В 9 утра принесли завтрак, но позавтракать мне удалось только в половину 11 утра, когда пришли забирать тарелки, тогда же я и почистила зубы и приняла душ. Было боязно, я не знала, чего ожидать от своей промежности: там мои швы и органы и кровь. Есть у меня особенность, когда я вижу или трогаю рану у себя на теле, или вижу как у меня забирают кровь, мне становится дурно, но тут плоховать было нельзя, у меня теперь была новая роль и миссия. В общем очень много лирики, подмылась я спокойно, смыла всю кровь, она стекала как в голливудских фильмах.
Когда все дела были закончены и появилось свободное время, я просто села любоваться сыном, его удивительной неосознанной мимикой, улыбками сквозь сон, хмурыми бровками и тем как он чихает. Надо ли говорить как каждое движение, каждая эмоция и действие маленького человека отражается в сердце матери.. я смотрела на него с упоением, не дыша примерно до 15 часов.
В тот момент он начал истошно кричать. Он кричал долго у меня на руках, это был пронизывающий крик, пугающий до мозга костей, его лицо было пурпурным, глаза закрыты, я смотрела в его открытый рот, где дрожал его язык, извергая эти звуки, и не знала, чем помочь, я паниковала, ходила по палате из угла в угол, укачивала, я проверила подгузник, я пыталась кормить - ничего не помогало. Его крик стоял у меня в горле, словно это кричу я, и мне хотелось кричать вместе с ним. До родов я жила в убеждении, что я сильная львица, что я буду защищать свой прайд. Но как же эта львица, честно говоря, обосралась уже на второй день. В итоге я заплакала. Мы оба плакали, я не знала причины его плача, но я плакала от своей собственной беспомощности, за которую мне было одновременно стыдно. Это уже потом, спустя время, я поняла, что не усвоила самый главный урок: ребёнок только что родился, он имеет право плакать просто так и от чего угодно, от страха, от боли, от того, что слишком жарко или давит подгузник, от того, что не может сходить в туалет или потому, что сходил, от того, что хочет есть, но устал сосать - ОТ ЧЕГО УГОДНО.

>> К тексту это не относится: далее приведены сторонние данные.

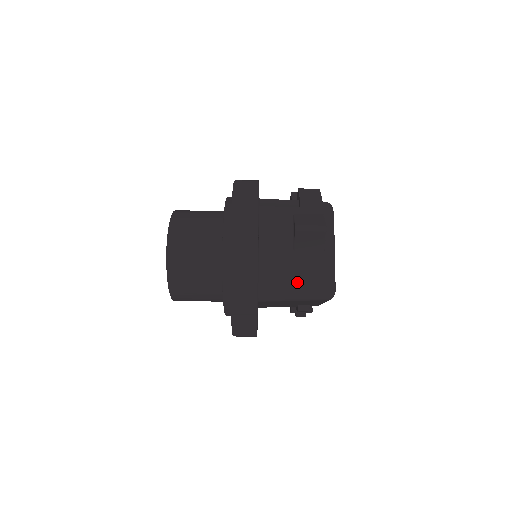
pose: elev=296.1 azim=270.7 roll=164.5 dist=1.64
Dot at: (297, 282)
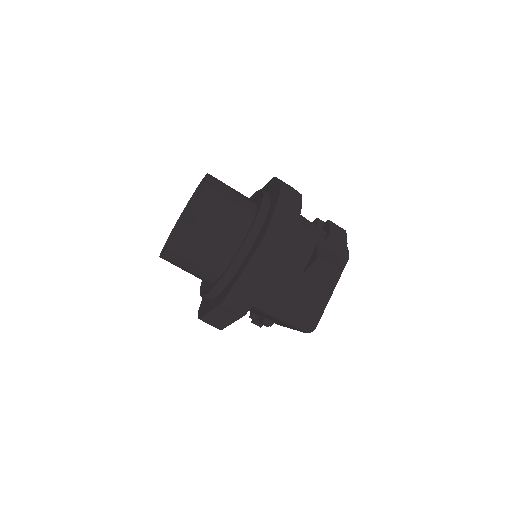
Dot at: (290, 305)
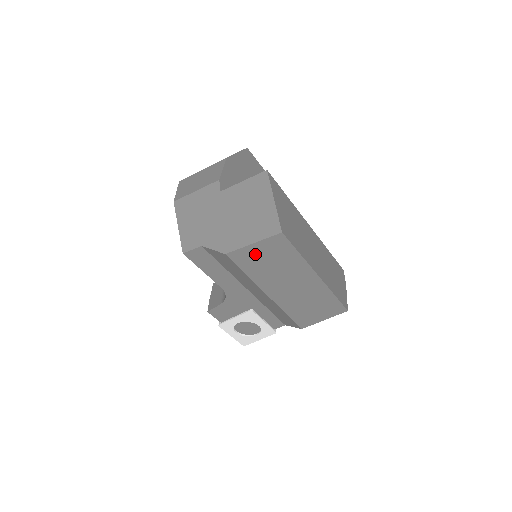
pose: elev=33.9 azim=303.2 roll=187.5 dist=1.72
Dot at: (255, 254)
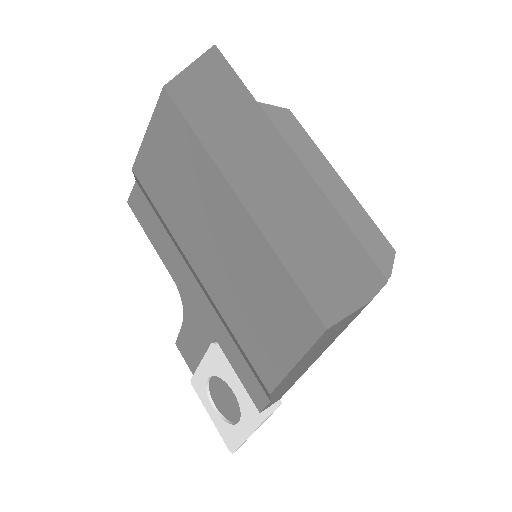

Спустя время, чуть успокоившись, я позвонила мужу, мне нужно было услышать его голос, чтобы перенестись из этих стен на 5 минут, переключиться, восстановиться и собраться. Я обрела себя и с новыми силами вернулась к сыну. Я сняла подгузник, и мне показалось, что у сына пошло раздражение на промежности, потом он сходил в туалет, я смазала все Бепантеном, и он перестал плакать, а потом уснул. Но с того момента во мне начали происходить метаморфозы и имя им было Baby blues. Я начала плакать от каждой ерунды: что я не уследила и допустила раздражение, что он просто мучается от того, что родился, что ему страшно. Я плакала, когда у него появилась эритрема. Я также плакала от того, что он такой милый и красивый. Я плакала потому, что я устала сидеть в этой палате, она казалась мне тюрьмой. Я плакала потому, что скучала по дому и по мужу. Я плакала потому, что сын никогда не увидит свою бабушку (мою маму), что ее нет, что она так сильно была бы мне нужна сейчас. Я плакала часто. И эти слёзы пугали меня больше, чем крики Марка, новый быт, перестрой нашей жизни и все прочее. Я боялась своего сопливого состояния, начитавшись статей о послеродовой депрессии. Львица которая терпела фиаско.